La Pologne durcit les lois de séjour des réfugiés ukrainiens
Le gouvernement a proposé un amendement à une loi spéciale sur l’assistance aux citoyens ukrainiens, renforçant les règles qui les obligent à couvrir certains de leurs frais, ont rapporté les médias locaux.
Le gouvernement a proposé un amendement à une loi spéciale sur l’assistance aux citoyens ukrainiens, renforçant les règles qui les obligent à couvrir certains de leurs frais, ont rapporté les médias locaux.
Les réfugiés ukrainiens qui sont arrivés en Pologne après le début du conflit armé en Ukraine seront désormais obligés d’obtenir un numéro d’identification national, le PESEL. Ils auront également un accès restreint aux prestations sociales, telles que les 500 zł (104 €) mensuels pour les allocations familiales, et devront participer à la couverture de leurs frais de subsistance, a rapporté Dziennik Gazeta Prawna.
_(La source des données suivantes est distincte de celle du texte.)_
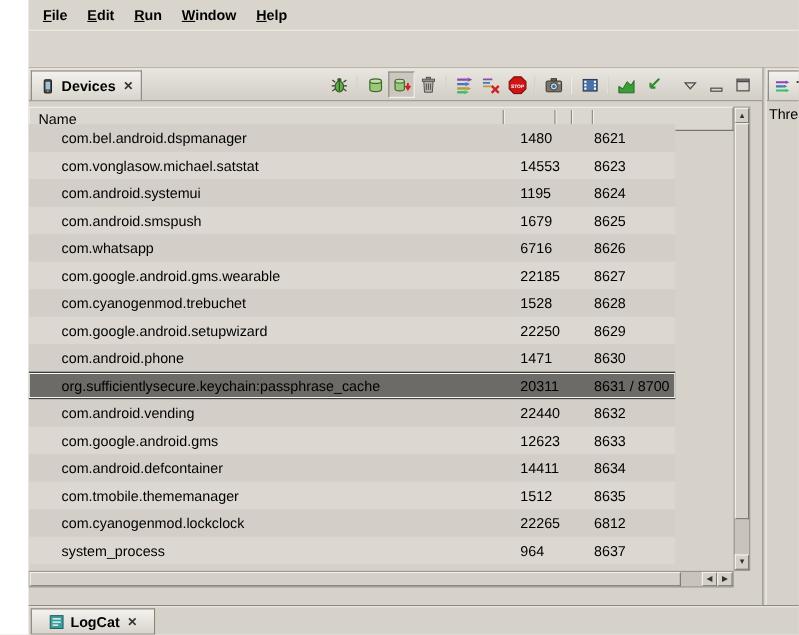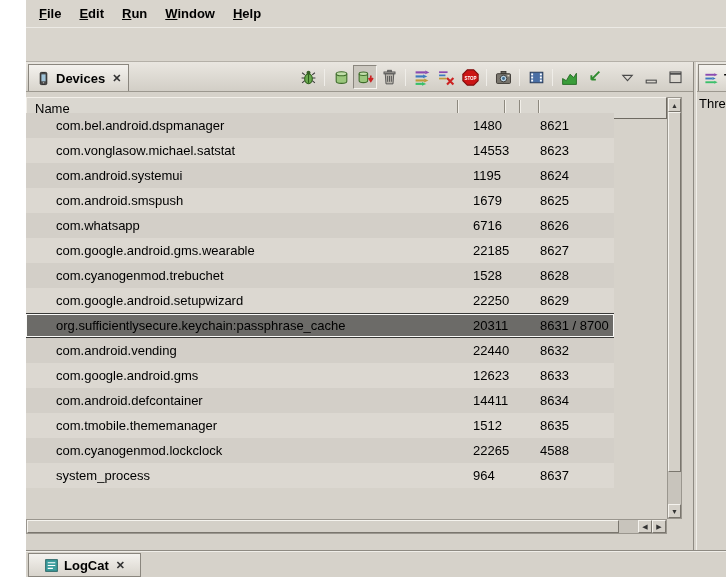--- a/index.html
+++ b/index.html
@@ -301,6 +301,11 @@
     <span class="cell pid">22250</span>
     <span class="cell port">8629</span>
   </div>
+            <div class="trow even">
+    <span class="cell name">com.android.phone</span>
+    <span class="cell pid">1471</span>
+    <span class="cell port">8630</span>
+  </div>
             <div class="trow odd selected">
     <span class="cell name">org.sufficientlysecure.keychain:passphrase_cache</span>
     <span class="cell pid">20311</span>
« Nous ne pouvons pas financer indéfiniment le séjour des réfugiés », a déclaré le vice-ministre de l’Intérieur Paweł Szefernaker à la radio RMF FM au début du mois. « Nous avons encore environ 80 000 réfugiés hébergés dans des lieux de logement collectif, comme des marchés de couverture, des casernes de pompiers ou des chambres d’hôtes », a-t-il ajouté.
Selon le ministère, depuis janvier, les Ukrainiens qui vivent dans ces lieux depuis plus de 120 jours doivent couvrir 50 % de leurs frais. L’idée est qu’ils finissent par devenir complètement autonomes, a déclaré M. Szefernaker.
Environ 1 400 000 Ukrainiens détiennent un numéro polonais PESEL, mais tous les Ukrainiens vivant en Pologne n’en ont pas fait la demande. Si la nouvelle loi entre en vigueur, ils auront 30 jours pour se conformer aux règles et obtenir le numéro.
Cette obligation « mettra de l’ordre dans la situation [des résidents ukrainiens] et démantèlera les obstacles sur le chemin de certains services publics », estime Grzegorz Kubalski de l’Association des départements polonais (ZPP).
D’autre part, les nouvelles règles d’accès à la protection sociale visent à mieux contrôler les versements et à minimiser le risque que des personnes bénéficient illégalement de prestations. Selon les dispositions actuelles, les étrangers qui quittent la Pologne pendant plus d’un mois perdent leur droit à la résidence légale et aux allocations familiales.
La nouvelle loi permettra également à l’institut d’assurance sociale (ZUS) et aux collectivités locales d’obtenir davantage d’informations sur chaque Ukrainien qui entre ou quitte la Pologne, ce qui, selon le ministère polonais de l’Intérieur, contribuera à prévenir la fraude aux prestations sociales.